ViaWest continues to expand under its parent Shaw Communications, which acquired it for $1.2 billion last July as a keystone of its data center business. ViaWest has accelerated its expansion, making a bigger commitment with a much bigger facility in Oregon.

“We’re very confident because the sales pipeline from Oregon and California is huge,” said Leonard.

While ViaWest will employ around twenty people, the area will benefit from the number of jobs that retail colocation facilities indirectly create.

Many out-of-state companies that initially take colocation in Oregon develop a local office or presence to be close to their servers, Leonard explained. The types of customers that use retail colocation are very often high-touch and hands-on, desiring to be close to the servers.

“There’s an indirect pull-through,” he said. “We have quite a few customers that came to the area for colocation and now have substantial presence."

Shaw and ViaWest have been a great fit so far, Leonard said. “We fill such a specific need for Shaw: we expand their growth capability into data [center] market, and they fill a need for us with permanent capital financing to support growth. Culturally, the two companies fit together like hand and glove.”

Market Booming Despite 'Brand Tax'

Oregon’s data center scene is booming, and many businesses in California are interested in Oregon colocation. Oregon has lower taxes, more business-friendly regulations, and relatively low-cost power, as well as much lower earthquake risk than high-risk regions like the San Francisco Bay Area.

As the ViaWest project illustrates, growth has not been deterred by a controversial tax issue. While the state has a very favorable tax structure, a central assessment tax that weighs in brand value is currently being reevaluated by legislators. The tax applies to large telecommunications companies but hasn’t applied to data centers.

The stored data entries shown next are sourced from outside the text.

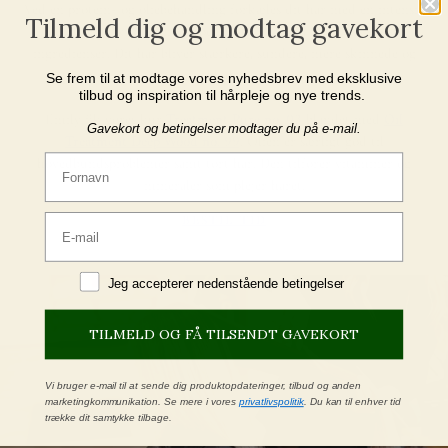
Ved en protein- og oliebehandling forkæles dit hår med en intensiv
Tilmeld dig og modtag gavekort
plejende hårkur, blandet specielt til dig med naturens bedste
ingredienser. Dit hår bliver stærkere, sundere, mere skinnede og
blødt.
Se frem til at modtage vores nyhedsbrev med eksklusive
tilbud og inspiration til hårpleje og nye trends.
Emily fik vores kur
Treatment Pure no. 03
blandet med
Oil
Gavekort og betingelser modtager du på e-mail.
Treatment Deep Wood no. 99
. Olien er særligt god til
hovedbundsproblemer samt tørt hår. Den tilfører vitaminer og
Fornavn
mineraler som plejer håret.
BESTIL TID
Email
Jeg accepterer betingelser
Jeg accepterer nedenstående betingelser
TILMELD OG FÅ TILSENDT GAVEKORT
Vi bruger e-mail til at sende dig produktopdateringer, tilbud og anden
marketingkommunikation. Se mere i vores
privatlivspolitik
. Du kan til enhver tid
trække dit samtykke tilbage.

However, the uncertainty that it could possibly apply to others is causing some concern among bigger brands and multi-nationals like Amazon and Google. It caused Amazon to temporarily halt construction of its fifth data center in the state until the issue gets resolved.

The Hillsboro area is known as Silicon Forest, due to a high concentration of technology companies. There are massive data centers by Amazon, Google, Facebook, and Apple. Other tech giants, including Intel, HP, IBM, Salesforce, Oracle, and Autodesk, have presence there as well.

Other recent data center projects in Hillsboro include construction by Comcast and T5 Data Centers. T5 is constructing a two-building campus in Hillboro, one of them pre-leased to an undisclosed Fortune 100 company. T5 recently secured $55.5 million in credit for expansion.

Recently created national provider Infomart Data Centers is also present in Hillsboro.

There are submarine cable landing stations in six towns along the coast, one of which is Hillsboro, according to TeleGeography. Cables that land there offer direct connectivity to countries in the Asia Pacific region, Alaska, Northern California, and Southern California.